● Work instruction: Reproduce every record below exactly as written, leaving out any pictures.
##### Data records
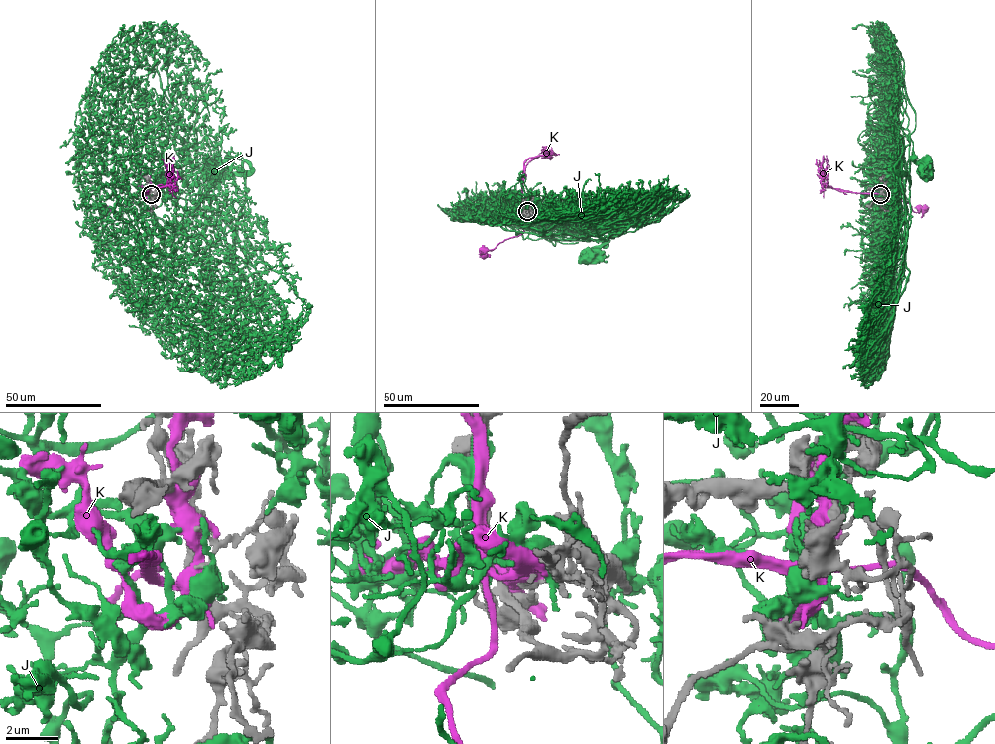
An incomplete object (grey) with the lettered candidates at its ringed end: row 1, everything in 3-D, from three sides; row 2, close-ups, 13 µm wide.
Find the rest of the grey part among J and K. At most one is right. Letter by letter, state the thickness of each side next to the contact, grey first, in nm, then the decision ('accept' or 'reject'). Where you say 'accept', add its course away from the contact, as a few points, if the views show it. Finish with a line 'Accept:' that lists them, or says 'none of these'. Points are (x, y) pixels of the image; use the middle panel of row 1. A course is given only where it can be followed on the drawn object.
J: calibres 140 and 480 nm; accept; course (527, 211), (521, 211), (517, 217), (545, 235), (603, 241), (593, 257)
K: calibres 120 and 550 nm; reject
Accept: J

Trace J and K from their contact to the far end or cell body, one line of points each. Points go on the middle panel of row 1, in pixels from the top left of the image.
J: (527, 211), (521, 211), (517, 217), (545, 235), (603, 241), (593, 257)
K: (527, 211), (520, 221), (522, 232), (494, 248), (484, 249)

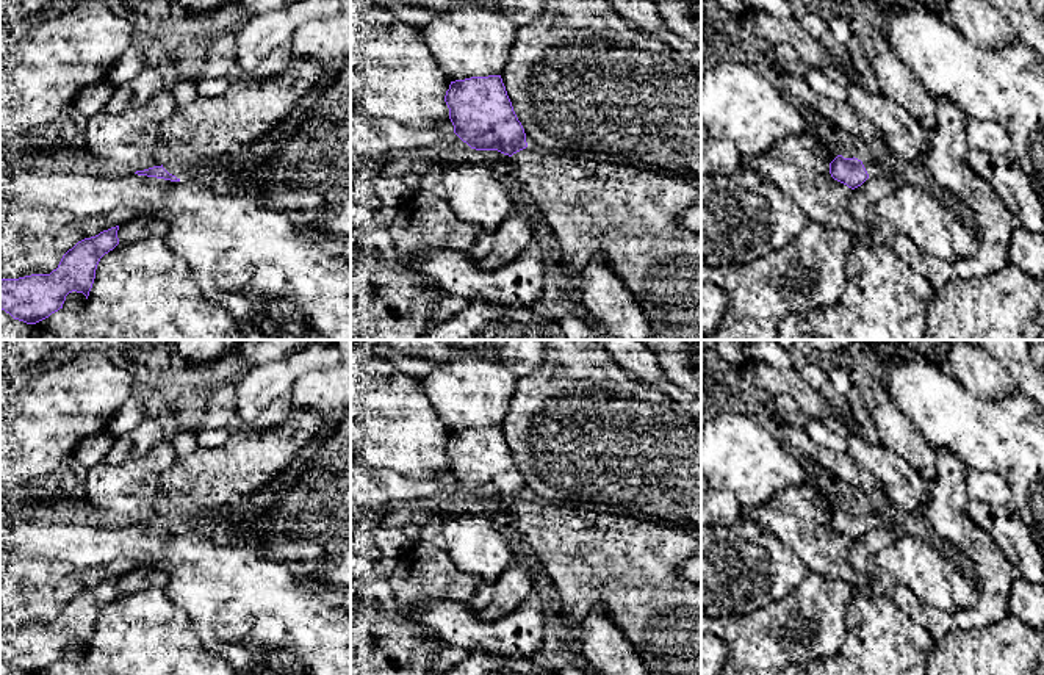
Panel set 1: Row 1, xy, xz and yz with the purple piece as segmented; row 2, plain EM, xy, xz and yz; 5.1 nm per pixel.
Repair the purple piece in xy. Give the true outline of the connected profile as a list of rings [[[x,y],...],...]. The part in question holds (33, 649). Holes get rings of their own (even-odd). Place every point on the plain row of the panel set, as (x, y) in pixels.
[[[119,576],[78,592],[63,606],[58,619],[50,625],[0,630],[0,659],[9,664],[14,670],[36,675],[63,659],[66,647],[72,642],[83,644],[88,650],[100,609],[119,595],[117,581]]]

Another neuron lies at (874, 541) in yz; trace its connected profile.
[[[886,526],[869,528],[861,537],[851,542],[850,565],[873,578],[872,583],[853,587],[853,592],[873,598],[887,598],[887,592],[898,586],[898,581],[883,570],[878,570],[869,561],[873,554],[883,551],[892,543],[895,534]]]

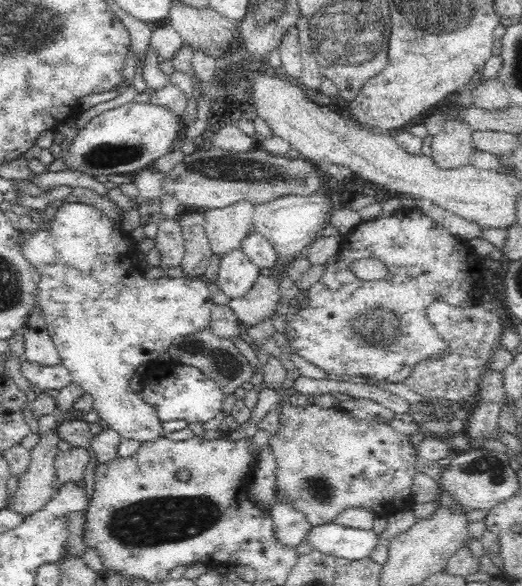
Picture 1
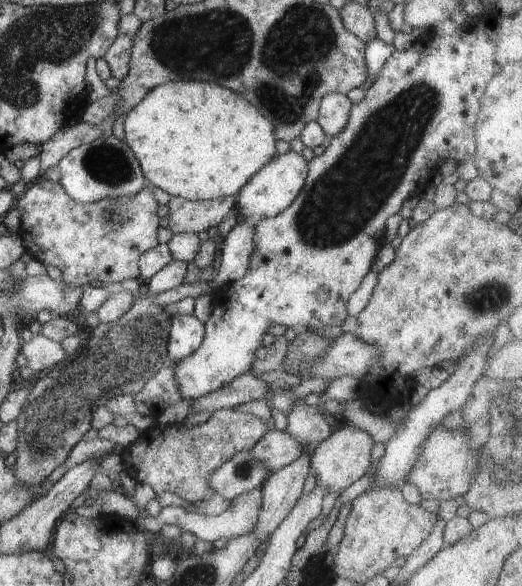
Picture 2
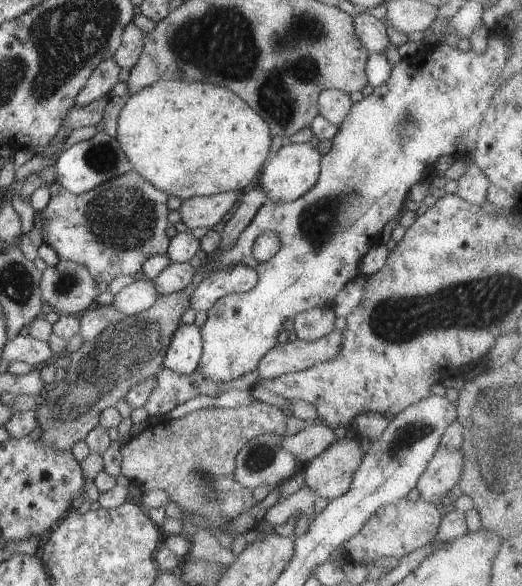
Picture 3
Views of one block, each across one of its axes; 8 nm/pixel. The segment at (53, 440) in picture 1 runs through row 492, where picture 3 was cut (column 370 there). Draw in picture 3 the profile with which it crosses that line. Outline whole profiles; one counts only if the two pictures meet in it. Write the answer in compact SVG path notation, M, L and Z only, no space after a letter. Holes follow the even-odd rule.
##########
● Task output:
An incomplete object (grey) with the lettered candidates at its ringed end: row 1, everything in 3-D, from three sides; row 2, close-ups, 13 µm wide.
Find the rest of the grey part among J and K. At most one is right. Letter by letter, state the thickness of each side next to the contact, grey first, in nm, then the decision ('accept' or 'reject'). Where you say 'accept', add its course away from the contact, as a few points, if the views show it. Finish with a line 'Accept:' that lists them, or says 'none of these'. Points are (x, y) pixels of the image; use the middle panel of row 1. A course is given only where it can be followed on the drawn object.
J: calibres 140 and 480 nm; accept; course (527, 211), (521, 211), (517, 217), (545, 235), (603, 241), (593, 257)
K: calibres 120 and 550 nm; reject
Accept: J

Trace J and K from their contact to the far end or cell body, one line of points each. Points go on the middle panel of row 1, in pixels from the top left of the image.
J: (527, 211), (521, 211), (517, 217), (545, 235), (603, 241), (593, 257)
K: (527, 211), (520, 221), (522, 232), (494, 248), (484, 249)

Panel set 1: Row 1, xy, xz and yz with the purple piece as segmented; row 2, plain EM, xy, xz and yz; 5.1 nm per pixel.
Repair the purple piece in xy. Give the true outline of the connected profile as a list of rings [[[x,y],...],...]. The part in question holds (33, 649). Holes get rings of their own (even-odd). Place every point on the plain row of the panel set, as (x, y) in pixels.
[[[119,576],[78,592],[63,606],[58,619],[50,625],[0,630],[0,659],[9,664],[14,670],[36,675],[63,659],[66,647],[72,642],[83,644],[88,650],[100,609],[119,595],[117,581]]]

Another neuron lies at (874, 541) in yz; trace its connected profile.
[[[886,526],[869,528],[861,537],[851,542],[850,565],[873,578],[872,583],[853,587],[853,592],[873,598],[887,598],[887,592],[898,586],[898,581],[883,570],[878,570],[869,561],[873,554],[883,551],[892,543],[895,534]]]

Picture 1
Picture 2
Picture 3
Views of one block, each across one of its axes; 8 nm/pixel. The segment at (53, 440) in picture 1 runs through row 492, where picture 3 was cut (column 370 there). Draw in picture 3 the profile with which it crosses that line. Outline whole profiles; one counts only if the two pictures meet in it. Write the answer in compact SVG path notation, M, L and Z only, no space after a letter. Holes follow the even-odd rule.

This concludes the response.